Yarnell wrote “If we are serious about providing the highest quality care for our residents, then we have to back our rhetoric with action. It means we have to provide living wages to caregivers to cut down on turnover, to not force caregivers to work excessive overtime and double shifts. It is about not forcing workers to have to look to the state for public assistance to provide for their families.”
Why are direct care workers so poorly paid? A common argument points to the low educational requirements necessary to work as a caregiver. Often this point of view comes from within the Long Term Care community itself.

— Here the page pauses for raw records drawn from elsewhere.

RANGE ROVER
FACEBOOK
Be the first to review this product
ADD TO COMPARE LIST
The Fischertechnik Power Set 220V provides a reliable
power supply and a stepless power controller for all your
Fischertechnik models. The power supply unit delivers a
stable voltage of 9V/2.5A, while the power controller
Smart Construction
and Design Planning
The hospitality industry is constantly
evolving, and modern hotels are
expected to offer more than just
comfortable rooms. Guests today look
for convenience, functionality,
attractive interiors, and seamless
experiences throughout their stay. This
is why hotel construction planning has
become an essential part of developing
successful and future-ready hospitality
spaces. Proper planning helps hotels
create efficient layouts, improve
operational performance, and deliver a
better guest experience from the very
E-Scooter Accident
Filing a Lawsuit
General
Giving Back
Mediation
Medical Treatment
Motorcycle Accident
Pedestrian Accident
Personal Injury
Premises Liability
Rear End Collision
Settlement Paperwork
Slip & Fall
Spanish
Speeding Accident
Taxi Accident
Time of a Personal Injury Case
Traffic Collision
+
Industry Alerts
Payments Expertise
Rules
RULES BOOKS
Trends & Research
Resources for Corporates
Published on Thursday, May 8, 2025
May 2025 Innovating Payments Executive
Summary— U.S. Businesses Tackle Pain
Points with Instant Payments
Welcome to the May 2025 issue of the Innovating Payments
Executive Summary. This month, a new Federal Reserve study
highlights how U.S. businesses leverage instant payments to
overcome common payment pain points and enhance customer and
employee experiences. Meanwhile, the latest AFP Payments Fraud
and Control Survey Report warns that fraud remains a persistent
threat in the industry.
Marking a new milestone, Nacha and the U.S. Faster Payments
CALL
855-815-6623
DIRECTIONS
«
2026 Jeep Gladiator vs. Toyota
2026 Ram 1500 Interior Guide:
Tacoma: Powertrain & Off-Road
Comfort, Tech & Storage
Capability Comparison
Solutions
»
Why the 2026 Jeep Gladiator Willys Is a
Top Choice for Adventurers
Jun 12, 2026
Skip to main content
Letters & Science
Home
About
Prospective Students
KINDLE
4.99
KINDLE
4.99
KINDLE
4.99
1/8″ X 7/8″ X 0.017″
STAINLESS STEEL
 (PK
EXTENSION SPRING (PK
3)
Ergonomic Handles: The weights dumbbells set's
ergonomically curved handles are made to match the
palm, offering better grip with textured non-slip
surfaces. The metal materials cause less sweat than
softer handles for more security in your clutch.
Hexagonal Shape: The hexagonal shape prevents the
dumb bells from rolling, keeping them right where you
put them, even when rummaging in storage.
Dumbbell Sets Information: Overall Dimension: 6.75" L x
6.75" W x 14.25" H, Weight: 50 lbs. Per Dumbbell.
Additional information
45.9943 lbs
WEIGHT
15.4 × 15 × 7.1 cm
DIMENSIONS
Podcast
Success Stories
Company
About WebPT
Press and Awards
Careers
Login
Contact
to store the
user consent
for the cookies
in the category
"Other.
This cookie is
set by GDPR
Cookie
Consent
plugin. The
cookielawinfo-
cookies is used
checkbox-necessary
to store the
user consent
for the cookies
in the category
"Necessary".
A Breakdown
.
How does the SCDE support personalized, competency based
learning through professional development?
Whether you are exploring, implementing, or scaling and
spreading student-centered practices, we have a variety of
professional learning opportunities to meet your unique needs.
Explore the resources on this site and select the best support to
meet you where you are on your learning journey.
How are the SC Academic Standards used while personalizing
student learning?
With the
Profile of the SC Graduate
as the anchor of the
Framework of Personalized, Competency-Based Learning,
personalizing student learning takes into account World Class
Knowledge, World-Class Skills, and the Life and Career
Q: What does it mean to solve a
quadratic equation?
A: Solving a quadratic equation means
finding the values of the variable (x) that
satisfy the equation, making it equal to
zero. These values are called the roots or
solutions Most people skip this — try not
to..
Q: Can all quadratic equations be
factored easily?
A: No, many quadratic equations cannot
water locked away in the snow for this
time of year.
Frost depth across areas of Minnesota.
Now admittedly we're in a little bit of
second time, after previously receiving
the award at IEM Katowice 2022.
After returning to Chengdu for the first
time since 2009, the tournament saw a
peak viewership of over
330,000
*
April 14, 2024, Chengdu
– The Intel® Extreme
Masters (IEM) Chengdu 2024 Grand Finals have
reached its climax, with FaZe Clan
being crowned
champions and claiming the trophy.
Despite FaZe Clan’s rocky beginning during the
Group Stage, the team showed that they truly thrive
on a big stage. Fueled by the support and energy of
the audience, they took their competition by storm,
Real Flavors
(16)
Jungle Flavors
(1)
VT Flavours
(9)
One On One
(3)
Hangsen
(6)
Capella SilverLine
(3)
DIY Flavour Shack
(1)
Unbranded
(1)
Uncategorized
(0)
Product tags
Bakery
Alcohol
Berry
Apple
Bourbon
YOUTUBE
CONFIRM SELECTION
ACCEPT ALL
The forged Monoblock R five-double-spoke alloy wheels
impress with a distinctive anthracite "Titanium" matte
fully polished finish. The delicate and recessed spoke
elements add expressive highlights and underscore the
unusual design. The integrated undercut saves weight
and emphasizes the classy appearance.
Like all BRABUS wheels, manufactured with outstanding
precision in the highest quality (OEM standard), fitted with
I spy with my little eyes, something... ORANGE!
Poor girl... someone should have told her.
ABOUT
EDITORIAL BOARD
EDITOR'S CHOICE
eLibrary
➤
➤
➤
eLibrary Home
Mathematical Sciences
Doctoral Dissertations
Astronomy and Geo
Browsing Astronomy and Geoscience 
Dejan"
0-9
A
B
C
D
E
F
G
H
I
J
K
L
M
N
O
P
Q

It’s true that the technical skills of a caregiver can be taught relatively quickly. Things like the principles of basic hygiene, taking vitals, infection control practices and proper body mechanics are pretty straightforward and don’t require a lot of advanced study. However, while formal training serves to create a basic necessary skill set, the real education for a caregiver doesn’t begin until he or she starts working with residents and fellow coworkers. The art of caregiving is learned through a combination of practical experience and mentoring from other workers. For those open to it, this is a learning process that can last the duration of one’s caregiving career.
The real value of experienced caregivers cannot not be found in their technical skills – or in anything that formal education could provide. Rather, it is in their capacity to perform well under difficult – often unreasonable – circumstances without losing their basic sense of humanity. It can be found in their ability to engage residents on an emotional level while under the duress of constant time restraints. It can be found in their willingness to support and sometimes lead their fellow coworkers in an environment that lacks adequate formal supervision. It can be found in their desire to serve as an example of how one human being should treat another without regard to roles or circumstance.
Good caregivers have a monetary value to the Long Term Care industry beyond what their technical skills and education can provide. The industry could not exist in its present form without their effort and caring. CNAs are truly the backbone of LTC. And their heavy lifting does not always involve transferring a resident.
The real reasons why caregivers are so underpaid are rather complex and go beyond educational requirements or even greedy nursing home operators. It is a very real social problem with direct implications to the well-being of our elderly and disabled citizens and should be treated as such.